Bandiere-a-mezzasta-al-comune-di-BacoliComincia la campagna elettorale dei partiti, come sempre in vecchio stile: Schiano nomina un assessore per fare pace con l’Udc.

C’è già profumo di elezioni in paese e, in vista di alleanze future, l’amministrazione in carica decide di utilizzare gli ultimi mesi di mandato per recuperare voti verso le “comunali” del 2015. Il metodo, inutile dirlo, è sempre lo stesso: utilizzare incarichi pubblici come forma di spartizione politica (quella, ovviamente, con la “p” minuscola).

E così, a soli pochi mesi dal “gong” finale, entra in giunta Michele Petrone.

Ex vicesindaco e consigliere comunale di Monte di Procida con la passata giunta Iannuzzi, rappresentate del partito di Casini (o, quanto meno, di una parte di esso), e candidatosi alle ultime elezioni montesi come capolista dell’Unione di Centro (in contrasto proprio con l’allora Popolo della Libertà). Una firma, palese, per un patto che solo nel 2010 si riteneva impossibile. Quello che vede l’Udc appoggiare, a Bacoli, Forza Italia e la nuova candidatura a primo cittadino del sindaco uscente.

A Petrone, secondo le prime indiscrezioni giunte dal Municipio di via Lungolago, sono state affidate le deleghe a Turismo, Ambiente, Spettacolo e Lavori Pubblici.

Tasselli decisivi per il progresso e la rinascita del paese, lasciati senza assessorato per oltre un anno e mezzo, per poi essere affidati a sei mesi dalle amministrative per sancire un “patto elettorale”. L’ennesimo schiaffo alla città, che però dà il senso di quanto poco peso abbiano avuto temi così delicati nel corso dell’ultima giunta bacolese.

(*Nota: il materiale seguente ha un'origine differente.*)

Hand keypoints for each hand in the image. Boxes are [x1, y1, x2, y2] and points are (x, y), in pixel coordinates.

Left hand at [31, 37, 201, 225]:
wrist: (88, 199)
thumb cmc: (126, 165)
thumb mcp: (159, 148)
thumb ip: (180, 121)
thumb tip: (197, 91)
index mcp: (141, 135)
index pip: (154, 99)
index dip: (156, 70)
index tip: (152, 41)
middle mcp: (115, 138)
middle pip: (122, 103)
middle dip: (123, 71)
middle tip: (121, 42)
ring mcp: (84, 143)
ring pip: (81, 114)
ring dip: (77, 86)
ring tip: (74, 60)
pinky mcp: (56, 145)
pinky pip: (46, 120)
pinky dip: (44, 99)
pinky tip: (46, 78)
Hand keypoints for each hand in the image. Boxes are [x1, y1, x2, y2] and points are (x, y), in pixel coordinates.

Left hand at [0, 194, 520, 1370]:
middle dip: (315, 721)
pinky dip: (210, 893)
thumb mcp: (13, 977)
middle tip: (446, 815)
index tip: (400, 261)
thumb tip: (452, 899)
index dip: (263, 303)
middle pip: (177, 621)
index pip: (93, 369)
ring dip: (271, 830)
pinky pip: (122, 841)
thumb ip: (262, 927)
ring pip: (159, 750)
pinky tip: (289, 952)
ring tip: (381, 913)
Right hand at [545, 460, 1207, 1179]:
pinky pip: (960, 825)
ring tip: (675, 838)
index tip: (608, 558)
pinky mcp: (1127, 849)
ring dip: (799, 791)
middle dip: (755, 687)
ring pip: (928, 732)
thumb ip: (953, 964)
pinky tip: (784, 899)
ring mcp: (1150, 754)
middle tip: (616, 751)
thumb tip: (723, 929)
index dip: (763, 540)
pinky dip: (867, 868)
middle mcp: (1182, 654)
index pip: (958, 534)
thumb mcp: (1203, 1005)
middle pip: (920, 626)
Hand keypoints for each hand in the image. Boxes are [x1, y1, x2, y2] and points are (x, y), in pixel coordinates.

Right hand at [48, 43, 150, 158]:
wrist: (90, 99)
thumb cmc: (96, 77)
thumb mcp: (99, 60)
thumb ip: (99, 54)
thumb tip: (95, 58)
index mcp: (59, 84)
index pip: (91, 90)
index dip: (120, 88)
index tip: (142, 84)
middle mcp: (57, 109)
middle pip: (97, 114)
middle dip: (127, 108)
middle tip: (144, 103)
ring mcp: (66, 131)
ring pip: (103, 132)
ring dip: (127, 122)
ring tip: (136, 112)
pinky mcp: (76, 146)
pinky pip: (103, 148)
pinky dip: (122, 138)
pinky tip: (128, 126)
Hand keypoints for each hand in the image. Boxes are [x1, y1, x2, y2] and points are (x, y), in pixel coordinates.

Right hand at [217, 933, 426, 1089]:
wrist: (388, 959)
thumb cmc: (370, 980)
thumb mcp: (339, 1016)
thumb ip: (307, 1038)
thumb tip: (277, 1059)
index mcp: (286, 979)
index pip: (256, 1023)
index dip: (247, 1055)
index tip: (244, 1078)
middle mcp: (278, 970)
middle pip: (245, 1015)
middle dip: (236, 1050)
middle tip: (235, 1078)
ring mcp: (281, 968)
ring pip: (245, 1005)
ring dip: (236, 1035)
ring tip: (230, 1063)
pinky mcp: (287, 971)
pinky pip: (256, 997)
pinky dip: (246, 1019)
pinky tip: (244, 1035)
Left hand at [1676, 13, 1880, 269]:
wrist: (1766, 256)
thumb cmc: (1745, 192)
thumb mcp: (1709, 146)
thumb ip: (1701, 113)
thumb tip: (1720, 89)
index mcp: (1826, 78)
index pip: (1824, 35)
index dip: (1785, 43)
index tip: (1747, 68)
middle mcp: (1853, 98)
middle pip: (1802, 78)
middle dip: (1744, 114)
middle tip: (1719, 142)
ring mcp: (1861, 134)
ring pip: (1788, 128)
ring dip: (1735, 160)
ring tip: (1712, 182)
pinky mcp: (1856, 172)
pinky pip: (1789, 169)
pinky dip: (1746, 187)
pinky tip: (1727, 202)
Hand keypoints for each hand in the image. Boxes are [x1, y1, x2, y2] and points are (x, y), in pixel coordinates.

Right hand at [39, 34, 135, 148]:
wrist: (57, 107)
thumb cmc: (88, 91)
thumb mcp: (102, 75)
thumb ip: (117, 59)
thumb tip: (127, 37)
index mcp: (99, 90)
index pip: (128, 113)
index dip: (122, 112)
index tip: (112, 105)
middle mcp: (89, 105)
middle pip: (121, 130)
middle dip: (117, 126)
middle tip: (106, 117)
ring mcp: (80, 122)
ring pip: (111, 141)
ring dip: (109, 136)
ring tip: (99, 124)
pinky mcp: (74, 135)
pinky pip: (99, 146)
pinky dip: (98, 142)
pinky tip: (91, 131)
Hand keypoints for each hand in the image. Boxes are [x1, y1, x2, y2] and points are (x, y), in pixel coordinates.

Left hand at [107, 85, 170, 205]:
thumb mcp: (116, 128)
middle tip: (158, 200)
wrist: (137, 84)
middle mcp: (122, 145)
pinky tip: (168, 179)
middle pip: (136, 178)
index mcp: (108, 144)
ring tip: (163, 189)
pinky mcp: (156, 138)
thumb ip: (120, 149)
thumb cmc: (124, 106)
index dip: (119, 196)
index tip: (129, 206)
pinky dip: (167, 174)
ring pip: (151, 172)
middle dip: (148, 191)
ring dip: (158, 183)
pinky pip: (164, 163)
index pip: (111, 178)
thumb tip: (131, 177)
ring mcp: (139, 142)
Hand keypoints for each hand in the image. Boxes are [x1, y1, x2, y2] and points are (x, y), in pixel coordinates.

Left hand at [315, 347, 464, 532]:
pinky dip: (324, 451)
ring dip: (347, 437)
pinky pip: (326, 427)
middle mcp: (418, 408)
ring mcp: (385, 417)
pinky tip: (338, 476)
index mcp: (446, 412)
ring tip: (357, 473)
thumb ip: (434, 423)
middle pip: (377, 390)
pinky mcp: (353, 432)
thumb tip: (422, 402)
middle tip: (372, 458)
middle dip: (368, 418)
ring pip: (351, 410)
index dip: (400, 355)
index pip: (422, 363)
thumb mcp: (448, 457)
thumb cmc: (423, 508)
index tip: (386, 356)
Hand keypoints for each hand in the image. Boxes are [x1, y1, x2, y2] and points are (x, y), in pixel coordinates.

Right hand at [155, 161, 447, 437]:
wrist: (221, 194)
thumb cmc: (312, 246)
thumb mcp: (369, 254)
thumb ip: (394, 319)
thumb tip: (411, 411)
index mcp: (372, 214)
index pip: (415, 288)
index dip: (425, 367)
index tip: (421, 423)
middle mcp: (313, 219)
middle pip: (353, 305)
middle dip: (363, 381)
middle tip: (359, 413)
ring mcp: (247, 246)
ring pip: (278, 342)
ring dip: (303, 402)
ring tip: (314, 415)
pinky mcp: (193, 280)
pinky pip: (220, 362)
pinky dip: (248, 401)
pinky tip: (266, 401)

Ma, ci chiediamo: come è possibile farsi beffa della comunità, utilizzando poltrone (e soldi pubblici) per mere finalità propagandistiche? Perchè temi quali “Turismo” ed “Ambiente”, assolutamente propedeutiche per il rilancio di una città allo sfascio, debbono essere gestiti alla stregua di ignobili merce di scambio? In che modo è possibile avere e dare una visione prospettica a deleghe che saranno gestite, a fine mandato, in regime di mera “amministrazione ordinaria”?

Debolezza governativa, i cui danni sono riversati sulle spalle della popolazione, che però scopre una falla nella corazzata di governo che circa 5 anni fa portava Ermanno Schiano a vestire la fascia tricolore. All’epoca, forte del proprio elettorato, il Pdl rifiutò ogni alleanza con i partiti di centro.

Oggi, dopo la pessima gestione della cosa pubblica, è costretto a correre ai ripari cercando, qua e là, scialuppe di salvataggio.

Ma non serviranno.

Tra sei mesi la città è pronta a chiudere i conti con un passato fatto di tanta miseria. Miseria politica.